EXCERPTED TEXT>
--- --- ---

Will the UA increase tuition again next year? Will future students go to a "regional university?" Will an academic program be eliminated or saved?

The Arizona Board of Regents, the governing body of Arizona's public university system, will have the final say on all of these issues and many more.

The regents, who are selected by the state governor and serve eight-year terms, discuss, study, and vote on issues like tuition, student programs, legal affairs, strategic planning, capital projects and university employee benefits and policies.

Every year, a student regent is selected to act as a nonvoting regent for one year followed by a year as a voting regent.

This year, Gov. Janet Napolitano picked UA law student and former student body president Ben Graff to be the new student regent, a position that rotates among the state's three universities.

UA President Peter Likins, together with ASU president Michael Crow and NAU president John Haeger, attend all regular ABOR meetings, which are open to the public.

Those who want to publicly address the board can do so for three minutes during the call to the audience at each meeting.

The next ABOR meeting is Aug. 19-20 at Northern Arizona University in Flagstaff.

Peter Likins

Because President Peter Likins is retiring in just two years, most new students will watch a new university president pick up where Likins leaves off. But the changes Likins has made at the UA in the past six years will be felt long after he's gone.

The 68-year-old former president of the small, private Lehigh University in Pennsylvania has been leading the UA since 1997, after winning the vote of approval from every regent.

As the main architect of Focused Excellence, an initiative that, in the midst of state budget cuts, has eliminated, restructured and merged academic programs; raised tuition and financial aid and is tightening admissions standards, Likins has drawn both praise and criticism.

Launched in 2002, Focused Excellence was proposed after ABOR approved the Changing Directions initiative, which allowed the state's three universities to pursue distinct missions.

--- --- ---

GIVEN ENTRIES>
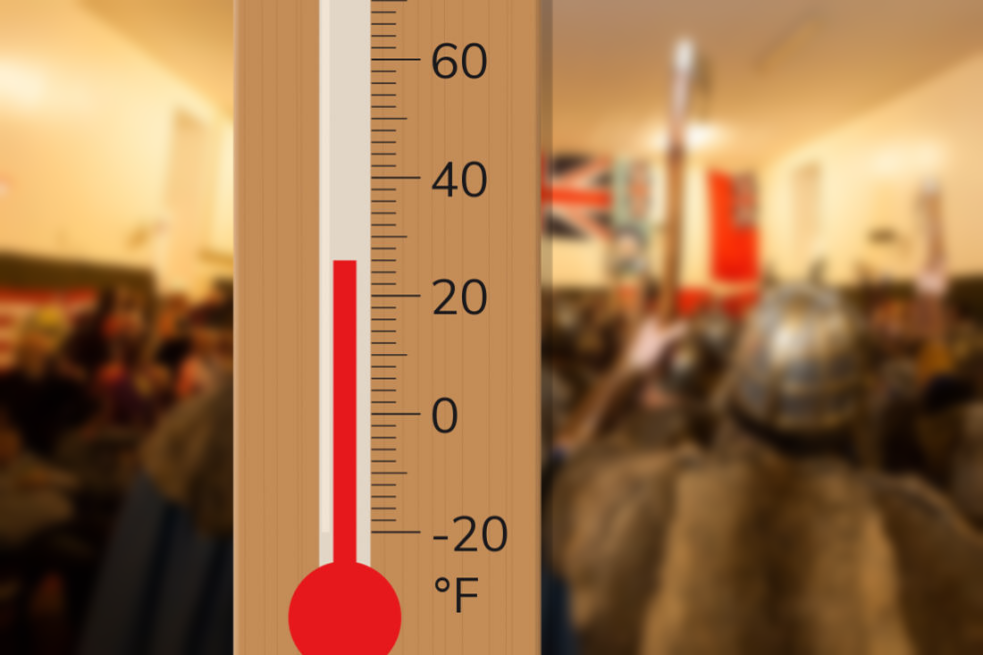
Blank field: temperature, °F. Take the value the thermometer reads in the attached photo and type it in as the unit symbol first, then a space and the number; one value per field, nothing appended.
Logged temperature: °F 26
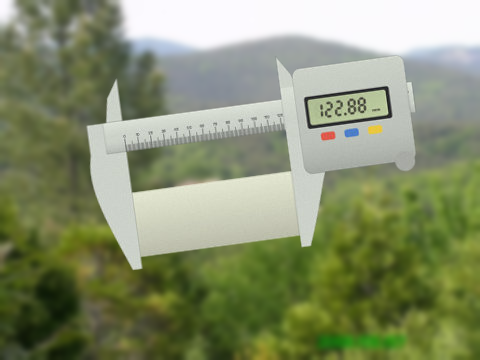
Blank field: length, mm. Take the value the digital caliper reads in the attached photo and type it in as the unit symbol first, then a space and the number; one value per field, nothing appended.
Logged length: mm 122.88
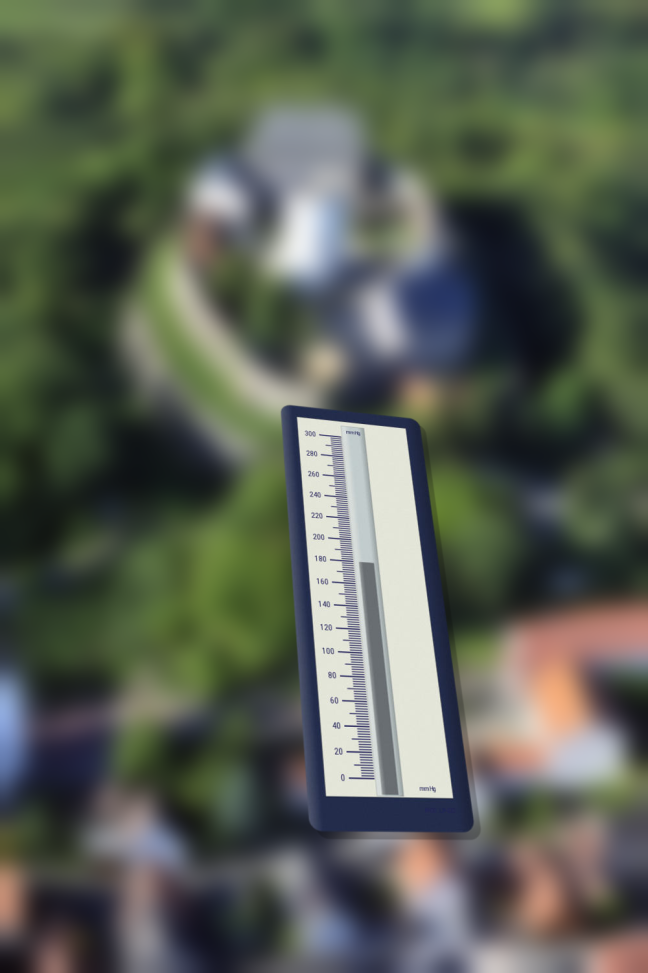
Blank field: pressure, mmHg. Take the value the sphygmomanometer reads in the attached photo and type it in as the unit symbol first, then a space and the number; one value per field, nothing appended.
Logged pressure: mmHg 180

--- --- ---

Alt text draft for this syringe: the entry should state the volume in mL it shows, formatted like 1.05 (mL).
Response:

--- --- ---

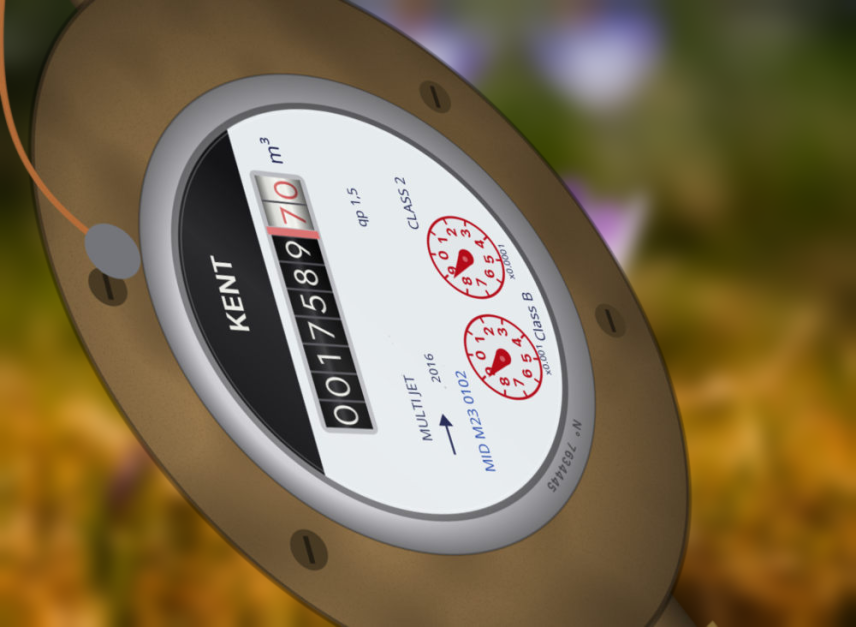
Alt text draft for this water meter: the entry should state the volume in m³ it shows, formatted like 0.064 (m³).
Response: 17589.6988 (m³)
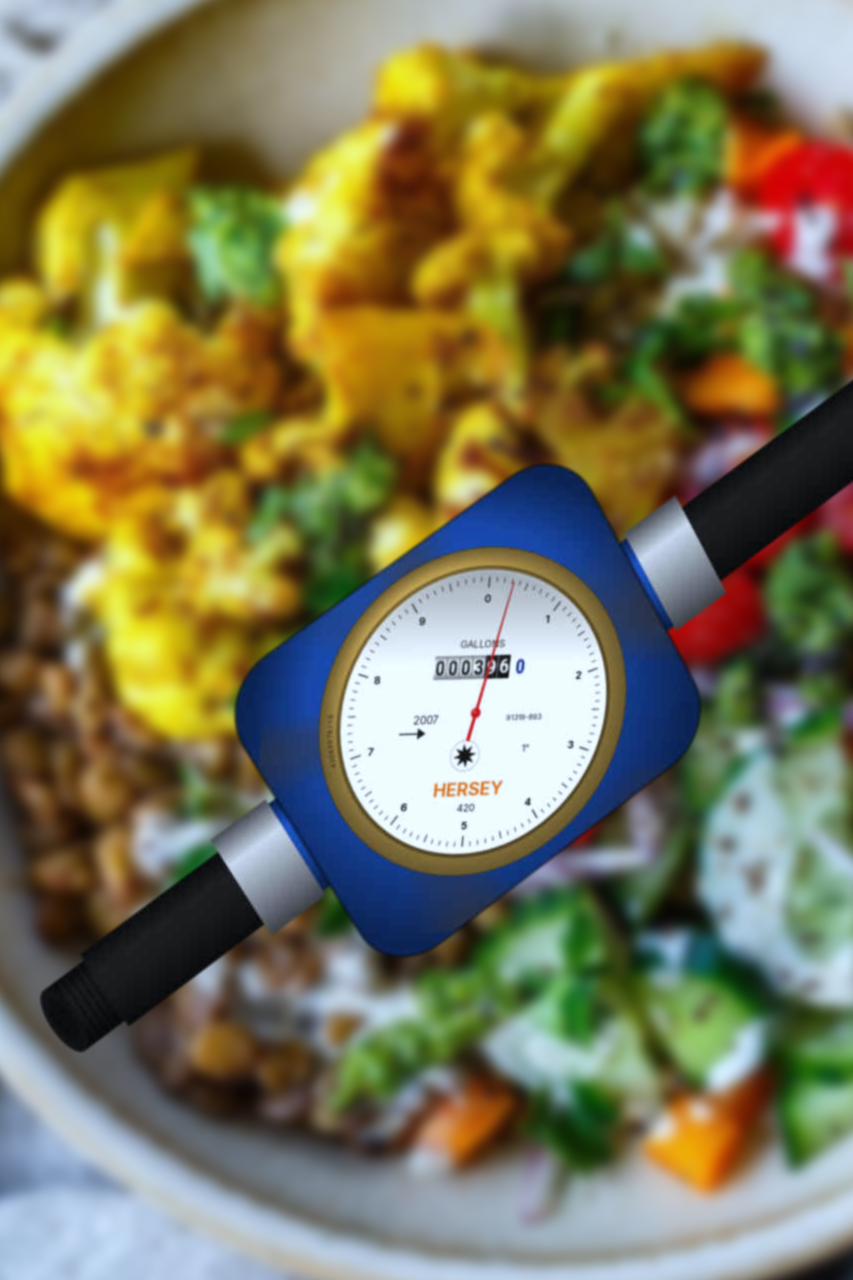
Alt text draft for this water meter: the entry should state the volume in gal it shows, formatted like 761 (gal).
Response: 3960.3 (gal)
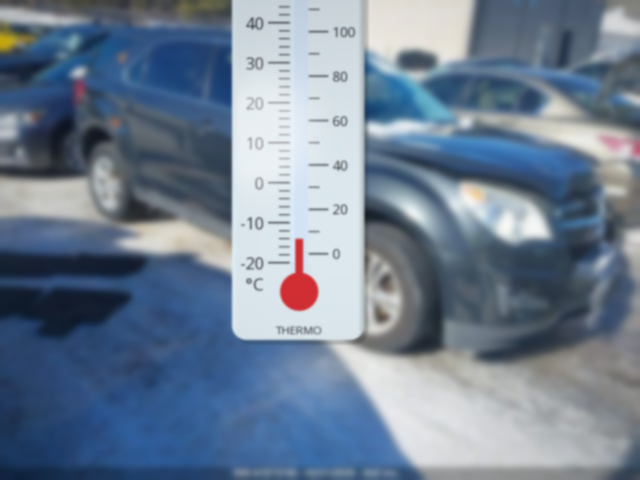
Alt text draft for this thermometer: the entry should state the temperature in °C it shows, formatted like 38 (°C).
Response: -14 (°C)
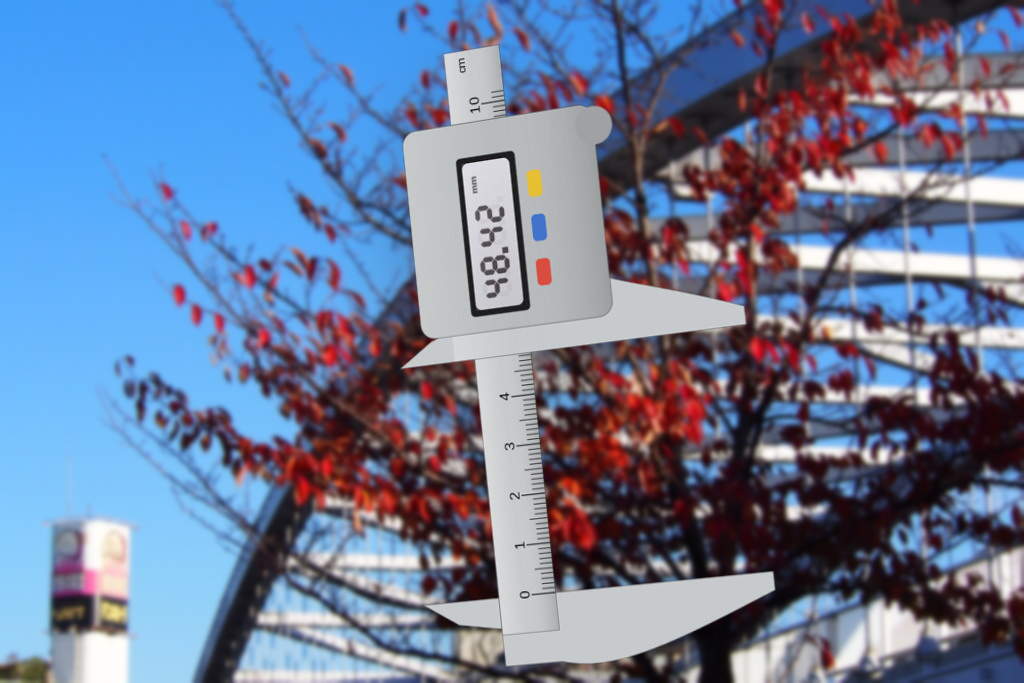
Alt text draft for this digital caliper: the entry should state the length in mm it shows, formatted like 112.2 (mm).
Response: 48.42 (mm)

--- --- ---

WORK REQUEST> In the text on the Arizona Board of Regents, where will the next board meeting be held?

EXERCISE RESPONSE> At Northern Arizona University in Flagstaff.